# Acapulco Bouncing Back?



## Longford (May 25, 2012)

2010 and 2011 were a bad years for Acapulco. The murder rate skyrocketed. The President sent-in soldiers to patrol there and elsewhere in the state of Guerrero. Cruise ships almost abandonded the port entirely. International tourism dropped to what was probably an all-time low; or the lowest level in 30 years or more. And Spring Break organizers deleted Acapulco from the list of possibilities . The city has calmed-down this year and the principal Spring Break booking organization appears to have once again added Acapulco as a stop on the circuit. Acapulco's not for everyone, but I've enjoyed my many visits there which started in the early-1980s.

Read more: Regresan los Spring Break a Acapulco (in Spanish only)


----------



## terrybahena (Oct 3, 2011)

Longford said:


> 2010 and 2011 were a bad years for Acapulco. The murder rate skyrocketed. The President sent-in soldiers to patrol there and elsewhere in the state of Guerrero. Cruise ships almost abandonded the port entirely. International tourism dropped to what was probably an all-time low; or the lowest level in 30 years or more.
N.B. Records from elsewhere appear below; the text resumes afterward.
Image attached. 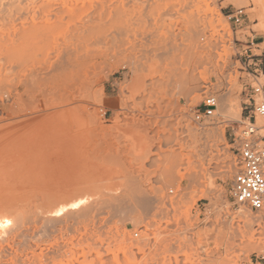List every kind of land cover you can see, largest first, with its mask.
Returning a JSON list of instances; mask_svg holds the SVG:
<instances>
[{
    "label": "rangeland",
    "instance_id": "rangeland-1",
    "mask_svg": "<svg viewBox=\"0 0 264 264\" xmlns=\"http://www.w3.org/2000/svg\"><path fill=\"white\" fill-rule=\"evenodd\" d=\"M240 7L247 15L243 26H235L228 14ZM260 34L264 36V0H0V104L7 108L1 107L0 114L9 110L17 114L18 105L13 101L20 91L25 99L30 96L25 90L32 78L41 80L42 76L47 85L49 72L67 70L62 73H68L63 77L64 91L76 105V76L81 72L96 74L95 86L104 85L105 95L118 104L112 109L91 105L93 108L85 113L86 124L96 121L97 126H116L112 127V139L108 137L112 144L133 151L128 152L127 179L142 186L136 198L132 193H119L128 207L116 209L117 205H113L116 208L97 211L103 205L100 204L90 216L77 221L46 227L42 225L43 216L34 211L23 233L14 237L9 234L0 241V264H264L260 257L264 251V211L242 208L248 213L243 216L241 210L237 213L239 206L231 195L238 170L239 138L235 134L241 133L247 117L255 116L250 87L258 82L264 85V56L257 74L250 73L239 59L242 49L248 48L243 45L247 36L255 37L257 42ZM84 39L108 45L100 43L96 49L104 53L97 50L94 55L90 51L88 57ZM254 46L256 54L264 53V43ZM42 70L48 71L49 77ZM186 72L198 79L191 84L194 89L187 96L180 92L181 77ZM21 80L27 84L22 85ZM209 92L217 97L230 95L240 109L239 119L230 120L217 108L211 119L197 121L195 110ZM152 118H157V125ZM119 119L125 123L119 124ZM187 123L197 126L198 132L213 125L218 132L224 130V136H194ZM256 123L261 126L258 118ZM146 127L149 133H141L140 128ZM132 132L140 135L135 145ZM259 134L264 135L262 128ZM146 135L154 144H150L152 154L148 153V157H144L149 148L145 145L149 140ZM105 137L108 138L97 136L102 144L110 140ZM203 141L208 142V152L204 163H200L196 150ZM107 144L112 149L111 141ZM107 144L100 148L109 154L112 150L105 148ZM137 155L140 159L135 158ZM189 165L199 173L192 183L183 176ZM70 184H66L67 188ZM189 184L191 187L186 188ZM209 186L211 191L206 189ZM51 188L55 189L54 185ZM170 188H176L179 195L173 212L163 200ZM52 192L55 196L57 191ZM140 193L154 197L150 209L138 204ZM146 221L156 230L154 243L146 239V231L138 230ZM136 230L140 231L137 239L133 236Z\"/></svg>",
    "mask_w": 264,
    "mask_h": 264
},
{
    "label": "bare ground",
    "instance_id": "bare-ground-1",
    "mask_svg": "<svg viewBox=\"0 0 264 264\" xmlns=\"http://www.w3.org/2000/svg\"><path fill=\"white\" fill-rule=\"evenodd\" d=\"M83 43L86 44V47H88L86 50V55H88L90 53V51L92 53H94V55L96 54L97 50L100 52L101 50L96 49V46H98L100 43H103L104 45H108V42H101V41L89 40V39H84ZM92 53H91V55H92ZM102 53H104V52H102ZM107 54H108V52H107ZM88 57H89V55H88ZM79 60H80V58H79ZM54 61H56V60H54ZM60 62H62V61H60ZM79 63H81V62H79ZM54 64H57V63L54 62ZM62 64H63V62L60 63V65H62ZM78 65H81V64H78ZM52 67L53 66H50V68H52ZM58 67H60V66H58ZM68 68H69V66H68ZM77 68L81 69L80 66H78ZM90 68L92 70V67H90ZM53 70H55V68H53ZM63 71H65V69ZM63 71L60 73L54 72L51 74L49 72L50 77L47 73L48 71L47 72L43 71V73L45 72L49 77L47 80V82H48L47 85L45 84L46 82L44 80H42V79H44V78H42V76H40L41 80H40V78H37V79L32 78L31 81L28 82V84L26 81L25 82L22 81V80H24V79H22L21 84L22 85L27 84L26 85L27 89L25 91H26V93L29 92L31 97L27 96V99H25L23 96V92L20 91L18 93L19 96L17 95L18 99H16L15 102L13 101L14 105H16V104L18 105L17 114L14 115L13 110H11V111L6 110L7 114H4V113L0 114V241L4 240L6 238V236H8L9 234H12V237H14V236H16V234L23 233L25 230L26 224H28V221H30L29 219L31 218L34 211H36L38 214H41L43 216L45 223H43L42 225L45 224V226L48 227L50 225L51 226L55 225L59 222H68L70 220H76L79 217H81V218L86 217L87 218L88 216L91 215L92 210L95 207L99 206L100 204H103V205H101V207L99 206L100 208L98 207L97 211L101 210L103 207H106V208L111 207L112 208V207L117 205L116 206L117 208L116 207H114V208L118 209V207L123 208L127 205L126 202H125L126 205H124L125 204L124 203L125 198L120 197L119 193L120 192L124 193L125 190H127L128 186H130V185L132 186L134 184L133 183L129 184L130 182H128V185L126 184L127 180H128L127 179L128 175L126 176V179H127L126 180L125 176L124 177L122 176L124 174L121 173V172H123V170L119 172L120 174H122V175L119 174L120 176H122V178L120 176L118 178L116 177L118 179L117 185H119V187L114 182V180H117L114 175L112 178V174L118 173V171L117 172L112 171V168H113L112 167V157L110 155H112L111 153H113V152L111 151L112 149H111L110 144H109V147L107 144L110 141L112 144V140H111L112 137L111 136L113 133L112 132L113 125L111 124L110 126H104L101 123V125L97 126L96 121H92V123L90 122L88 124V126L91 127V129H87L88 126L86 124V118H85V116H86L85 113H87V109H89L91 107V105H96L98 108L112 109V107L116 106L118 104V102L112 101V97L108 98L107 95H105L104 85H103V88H99V87L95 86L96 84H98L96 74L90 73V75H89V73H87V74L82 75L83 72H81L82 74L76 73V74H81V75L76 76L77 77L76 79L77 80L79 79V80H78V82L73 83V84L77 83V85H78V87H76V93L77 94L74 96V99H77L76 101H74V103L77 102V104L73 105V101L71 102L72 99L70 100L69 97L67 98V96H66L67 92L65 93V91H64L65 86H66L64 84V81L66 79L63 77L65 75H67L68 73L64 74V76H63L62 73L67 72V70L65 72H63ZM134 71L136 72L135 67H134ZM39 72L40 71L38 70V72L36 74H38ZM71 75H72V77L75 76L74 74H71ZM91 75H93V76H91ZM183 76L184 77H181L182 79H181V84H180V92L187 96L194 89V86H191V84H196L198 79L196 78V76L193 73L190 74V73L186 72ZM35 77H37V75ZM45 79H47V78H45ZM70 79L72 80L71 77H70ZM41 81H43V82H41ZM43 83H44V85H43ZM37 84H41V85H37ZM67 85H68V83H67ZM36 86H38V88H36ZM39 86H41V87H39ZM37 89H40V91L38 93L36 92V91H38ZM46 91H48L47 94H45ZM72 92L75 93L74 91H72ZM6 97L7 96H5V98ZM219 98H220V100H219L220 103L218 106V110L219 109L222 110L225 113L224 116H227V118L230 120L231 119H239L240 109L238 108L237 104L232 101L231 96L230 95H223V96H220ZM11 105L9 106V108L11 107ZM1 107H3V109H7V108H5V105L3 103L0 104V108ZM97 107H95V109H97ZM91 108H93V107H91ZM166 111L163 110V113H165ZM257 118H258L259 122H261L260 118L259 117H257ZM156 119H153L155 121V123H156ZM119 120H120L119 121L120 123L115 120L116 123H119V124L125 123V121L121 122L122 119H119ZM148 120H150V119H148ZM147 122H150V121H147ZM136 123L137 122H135V124ZM157 123L155 125H157ZM145 124H147V123L145 122ZM212 124H213V122H212ZM140 125L141 124H139L138 126L143 127V125H141V126ZM177 125H178V123H177ZM177 125H176V127H177ZM213 125H215V124H213ZM213 125H212V127L208 128V129H204V130H201L200 132H198L197 126L190 124L189 130L192 131L191 132L192 135L195 136L198 133L202 136V138H205V139L209 138L210 135L213 136L215 133H218L219 136L223 137L224 136V130H221L218 132V130H217L218 128H216ZM123 126H125V125H123ZM115 127L116 126H114L113 128H115ZM148 127H150V126H148ZM148 129L149 128H147V127L145 129L140 128V131H141V133H143L144 131H146ZM142 130H144V131H142ZM157 130H159V129H157ZM148 131H146V132H148ZM146 132H144V133L146 134ZM158 133H159V131H158ZM138 134L139 133L132 135V138H131L132 143L135 140L136 141L140 140V135H138ZM97 136H100V137L110 136L111 137V139H110V137H108V138L105 137L106 139H110V140L108 142L105 140V142H104L105 146L107 144V147H108V148L107 147H105V148L111 149V150H108V152L111 151V153H109L110 155L107 154L106 152H105L106 154L103 153L104 149L101 151V148H104V147L100 148V146H104V144L101 143L103 141L99 140L98 139L99 137L97 138ZM123 136H124V134H123ZM120 137L122 138V135L121 136L119 135V140H120ZM92 138H95V139H92ZM147 138H148V136H147ZM96 139H98V140H96ZM129 139L130 138H128V140ZM145 139L143 138L144 141H145ZM150 140L151 139L148 140L149 144L145 143L146 147H148V145H149V148H146V149H148L147 154L146 153H145V155H144V153L141 154V155H144V157L145 156L148 157V155L150 153L152 154V150H150V149H152L151 148L152 146H150V144H153V142H149ZM125 142H127V141H125ZM128 142L131 143V141H128ZM165 144H166V142H165ZM201 144H202V147L196 151L198 152L197 157H199V162L204 163V160L206 158V152H208L207 151L208 142L203 141V142H201ZM138 146H140V145H138ZM96 149L101 151L100 152L101 153V159H98V155L100 153ZM119 149H120V147H119ZM126 149H128V148H126ZM146 149L144 150L145 152H146ZM158 150H160V149H158ZM129 151H131V150H129ZM138 151H140V150H138ZM144 151H140L139 153L144 152ZM94 152H95V154H96V152H98V153L95 155ZM131 152H133V151H131ZM102 153L105 155L104 157H103ZM153 154H154V152H153ZM160 154H161V152H160ZM175 154L177 155V153H175ZM106 155H109V156L106 157ZM132 155L134 156V153ZM119 156L121 157V154H119ZM156 157L154 156L155 159H156ZM104 158H106V159H104ZM135 158L140 159L138 157V155H137V157L135 156ZM102 159L106 160L107 162L106 161L104 162ZM118 159H119V157H118ZM148 159L150 160V158H148ZM152 159L153 158H151V160ZM101 160L104 163H101L102 162ZM133 160H135V159H133ZM142 160H143V158H142ZM142 160H141V162H142ZM145 160H146V158H145ZM157 160L158 159H156V161ZM116 162H118V161H116ZM117 164H119V162ZM142 164H145V163H142ZM189 164L193 165V163L192 164L189 163ZM120 165H121V162H120ZM190 165L187 168L186 173L183 176L188 178V180H191V183H192V181H194L198 178L199 173H197V172L194 173V171L192 170L193 168ZM162 166H164V165H162ZM117 167H118V165H117ZM117 167L115 166L114 169L117 170ZM125 168H127L126 165H125ZM147 168H148V166H147ZM121 169H122V167L120 168V170ZM123 169H124V167H123ZM163 169L164 168H162V170ZM148 170H149V168H148ZM124 171H125V173L126 172L130 173L129 169H128V171H126L124 169ZM112 172H114V173H112ZM152 172L154 173V171H152ZM163 174L165 175V173H163ZM130 175H132V174H130ZM130 175H129V177H130ZM133 175H134V173H133ZM116 176H118V174ZM151 176H152V173H151ZM119 178L122 179L123 181L125 180L124 182L122 180H120V182L122 181L121 185H123V187H125V188H122V189H125L123 192H122V189L120 188ZM112 180L115 183L114 185H113ZM132 180H130V181H132ZM68 182L71 183L70 186L68 185L69 188H67V186H66V184ZM132 182L135 183L134 180ZM139 182H141V181H139ZM87 183H89V184H87ZM83 184H85V185H83ZM51 185H54L55 189L51 188ZM115 185L117 187H115ZM211 186L206 188L207 191H211V188H212ZM189 187H191V184H189L186 188H189ZM131 188L128 187V190H129V192L132 191L131 192L132 194H135V193L142 191L141 185H139V186L134 185ZM52 189L57 191L56 192L57 195L54 194L55 196H52L54 193V192H52L53 191ZM147 189H145L143 187V191L145 190L144 192H146ZM128 190L124 194H128L129 193ZM147 192H148V190H147ZM132 194L129 193L128 195H132ZM140 194H141L140 196H142V193H140ZM136 195H138V194H135L132 196L135 197ZM132 196H130V197L132 198ZM137 200H138L139 205H141L145 209H150V207L152 206L154 197H150V194L148 196H147V194L146 195L144 194L142 197H139ZM112 201H118V203H112ZM127 201H129V200H127ZM135 201H136V199H135ZM135 201H133V202L137 203V201L136 202ZM36 203H37V208L35 207ZM129 203H130V201H129ZM131 204H132V201H131ZM126 207H128V206H126ZM129 208H128V211H129ZM136 208L134 207V209H136ZM123 210H125V208ZM102 211H104V210L102 209ZM135 212L132 214L135 215ZM114 213H116V212H114ZM127 213L128 212H126V214ZM240 213H242L243 216L248 215V213H246L244 209L241 210ZM137 214H138V212H137ZM127 216H129V214H127ZM36 221H38V220L36 219ZM44 233H46V232H44ZM46 234H48V233H46Z\"/></svg>",
    "mask_w": 264,
    "mask_h": 264
},
{
    "label": "built area",
    "instance_id": "built-area-1",
    "mask_svg": "<svg viewBox=\"0 0 264 264\" xmlns=\"http://www.w3.org/2000/svg\"><path fill=\"white\" fill-rule=\"evenodd\" d=\"M246 15L245 8L240 7L229 13L228 18L232 20L235 26H243ZM249 53L251 54L252 52L249 51ZM249 58L255 67L254 74H257L261 64L256 59V55L251 54ZM249 92L255 116L247 117V120L243 121L241 133L239 135L235 134L236 138H239L237 142L238 170L233 179L231 195L234 203L239 206L237 213L242 208L257 212L264 211V135L259 134L260 128L264 130V85L258 82L255 86L250 87ZM218 105L219 99L217 95L211 92L207 93L200 104V108L195 110V119L199 122L211 119L215 115ZM256 116L260 118L261 126L257 125ZM176 193V188H170L163 198L165 204L172 212L174 211L173 205L179 199V195ZM259 221L260 219L256 220L257 223ZM153 227L146 221L138 229L146 231V239H149L152 243L155 242L154 234L156 232V230L152 229ZM138 230L133 233L136 239L140 238V231ZM211 241L214 244L213 237ZM213 247L216 248L215 245ZM260 257L264 260V251Z\"/></svg>",
    "mask_w": 264,
    "mask_h": 264
},
{
    "label": "crops",
    "instance_id": "crops-1",
    "mask_svg": "<svg viewBox=\"0 0 264 264\" xmlns=\"http://www.w3.org/2000/svg\"><path fill=\"white\" fill-rule=\"evenodd\" d=\"M257 37V42L255 41V37H250V36H247V40H246V42H243V45L244 46H247L248 48L247 49H242V51H241V53L242 54H240V61L242 62V64L246 67V69L247 70H249V72L250 73H254V70H255V67L252 65V60L249 58V56L252 54V55H256V59L258 60V61H263V56H264V53H262V54H256L255 53V46L254 45H260V44H262V43H264V36L263 35H258V36H256ZM257 50H261V48L260 47H257L256 48ZM249 51H251L252 53L250 54L249 53ZM263 52H264V48H263ZM260 63V62H259ZM132 135H133V132L131 133V138H132ZM132 140V139H131ZM119 147H120V149H119ZM123 148V149H122ZM118 150V151H117ZM124 150V151H123ZM118 153H117V152ZM112 167L114 168L115 166L117 167V165H118V167H117V170L115 169L114 171H118V176H116L117 174H112V176L114 175L115 177H119L120 175H122V174H124V175H122L123 177L125 176V179H126V176H127V173H125V171H124V169H126L125 168V165H126V167H127V158H128V152H129V150L128 149H126V147L125 146H118V145H116V144H112ZM117 153V154H116ZM119 154H121V157L119 156ZM115 157V158H114ZM118 157H119V159H118ZM114 158V159H113ZM120 160V161H119ZM123 162H122V161ZM116 161H118L119 162V164H117L118 162H116ZM120 162H121V165H120ZM125 164V165H124ZM120 165V166H119ZM122 167V169L120 170V168ZM123 167H124V169H123ZM119 169V170H118ZM123 170V172H121L122 174H120L119 172L120 171H122ZM112 173H114V172H112ZM120 174V175H119ZM122 176H120L121 178H122ZM128 177V176H127ZM120 180H122V179H120ZM120 180H119V183H120V186H122L123 187V185H121L122 184V181L120 182ZM127 180V179H126ZM130 180H132V179H129V180H127V185H128V182H130L129 184H131V183H133L134 185H139L138 184V182L136 183V181H135V183L134 182H132V181H130ZM118 180H115L114 182L116 183V185H117V182ZM125 181V180H124ZM123 181V182H124ZM113 182V185L115 184ZM125 184V183H124ZM134 185H130L131 187H133ZM126 186V185H125ZM130 186H128L129 188H131ZM128 187H127V190H128ZM123 188H125V187H123ZM132 189V188H131ZM123 190H125V189H123ZM127 190H125V192L127 191ZM131 191V190H130ZM128 192H129V190H128ZM132 192V191H131ZM131 192H129V193H131ZM128 193V194H129Z\"/></svg>",
    "mask_w": 264,
    "mask_h": 264
}]
</instances>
And Spring Break organizers deleted Acapulco from the list of possibilities . The city has calmed-down this year and the principal Spring Break booking organization appears to have once again added Acapulco as a stop on the circuit. Acapulco's not for everyone, but I've enjoyed my many visits there which started in the early-1980s.
> 
> Read more: Regresan los Spring Break a Acapulco (in Spanish only)


I always feel safe in Acapulco. I see lots of people going about their business, shopping, etc. However I do not spend any time there at nite. (haven't needed to)


----------